Thursday, 05-07-2018 | 11:36 am

MDN

Jakarta, Inako

Kenaikan volume impor menjadi “pertanyaan” karena banyak produsen domestik beroperasi di negeri ini. Impor tidak boleh mematikan industri semcam, dalam negeri.

Produsen baja dalam negeri dalam kondisi kritis mengerikan. Kondisi ini akan terus berlanjut jika pemerintah tidak segera mengevaluasi impor baja asal Cina. Produsen baja dalam negeri masih tertekan oleh produk impor, terutama dari China. Oleh karena itu, mereka meminta kepada pemerintah untuk mengevaluasi aturan terkait impor baja.

Roy Maningkas, Komisaris PT Krakatau Steel (Persero) Tbk., mengatakan selama kuartal I/2018, volume impor baja paduan dari China tumbuh sebesar 59% secara tahunan. Peningkatan impor tersebut hanya terjadi pada Indonesia, sementara pada negara-negara besar Asia Tenggara lainnya, seperti Vietnam, Thailand, Singapura, Filipina, dan Malaysia, hal tersebut tidak terjadi.

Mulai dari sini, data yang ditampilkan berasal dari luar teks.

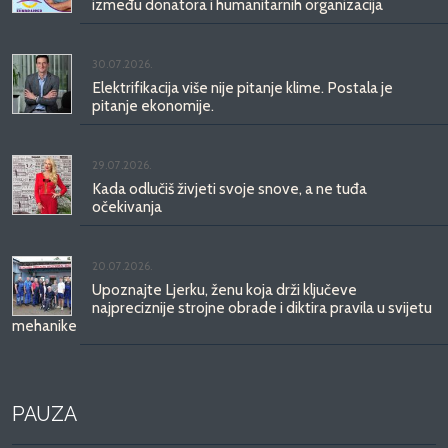
između donatora i humanitarnih organizacija
30.07.2026.
Elektrifikacija više nije pitanje klime. Postala je
pitanje ekonomije.
29.07.2026.
Kada odlučiš živjeti svoje snove, a ne tuđa
očekivanja
20.07.2026.
Upoznajte Ljerku, ženu koja drži ključeve
najpreciznije strojne obrade i diktira pravila u svijetu
mehanike
PAUZA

Impor baja paduan China di 5 negara Asean mengalami penurunan volume impor yang cukup signifikan karena saat ini produsen Negeri Tirai Bambu tersebut melakukan pemangkasan kapasitas produksi.

Roy menyampaikan bahwa terjadinya peningkatan volume impor baja paduan merupakan suatu indikasi bahwa masih terjadi praktek circumvention (tipu) yang dilakukan oleh eksportir RRT.

“Selain itu, kebijakan pemerintah untuk menghapus ketentuan Pertimbangan Teknis melalui Permendag 22/2018 juga berdampak pada industri baja dalam negeri karena saat ini semakin mudah untuk melakukan impor baja," ujarnya, Senin (2/7/2018).

Adapun, produk baja impor China sebagian besar masuk ke Indonesia diduga dengan cara unfair trade, yang salah satunya adalah dengan cara penyalahgunaan kategori pos tarif baja paduan.

Roy menambahkan bahwa peningkatan impor dari China tersebut didominasi oleh produk baja berupa hot rolled coil (HRC), plate, cold rolled coil (CRC), section dan wire rod.

Dia menyebutkan pada produk section dan plate,terjadi penurunan volume impor baja paduan di semua negara Asean, kecuali Indonesia dan Malaysia.

Dalam kasus Malaysia, dapat dipahami bahwa kebutuhan negara tersebut atas produk baja impor memang tinggi karena salah satu produsen domestiknya sudah berhenti beroperasi sejak Agustus 2016. Namun, untuk Indonesia, kenaikan volume impor menjadi pertanyaan karena banyak produsen domestik beroperasi.

“Perlu dilakukan evaluasi kebijakan pemerintah terkait ketentuan impor baja, apakah sudah tepat?” ujar Roy.